PROBLEM DESCRIPTION: Render every line of the material below as a Markdown table with two columns, Row and Entry. Number the rows in order and leave out any blank lines.

MATERIAL FOR THIS TASK:
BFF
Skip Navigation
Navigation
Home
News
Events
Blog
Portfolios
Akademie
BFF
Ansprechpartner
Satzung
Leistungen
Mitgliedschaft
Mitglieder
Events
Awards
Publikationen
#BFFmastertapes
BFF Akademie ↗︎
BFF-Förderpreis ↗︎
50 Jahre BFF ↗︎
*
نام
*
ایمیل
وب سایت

SOLUTION FOR THIS PROBLEM:
| Row | Entry |
|---|---|
| 1 | BFF |
| 2 | Skip Navigation |
| 3 | Navigation |
| 4 | Home |
| 5 | News |
| 6 | Events |
| 7 | Blog |
| 8 | Portfolios |
| 9 | Akademie |
| 10 | BFF |
| 11 | Ansprechpartner |
| 12 | Satzung |
| 13 | Leistungen |
| 14 | Mitgliedschaft |
| 15 | Mitglieder |
| 16 | Events |
| 17 | Awards |
| 18 | Publikationen |
| 19 | #BFFmastertapes |
| 20 | BFF Akademie ↗︎ |
| 21 | BFF-Förderpreis ↗︎ |
| 22 | 50 Jahre BFF ↗︎ |
| 23 | * |
| 24 | نام |
| 25 | * |
| 26 | ایمیل |
| 27 | وب سایت |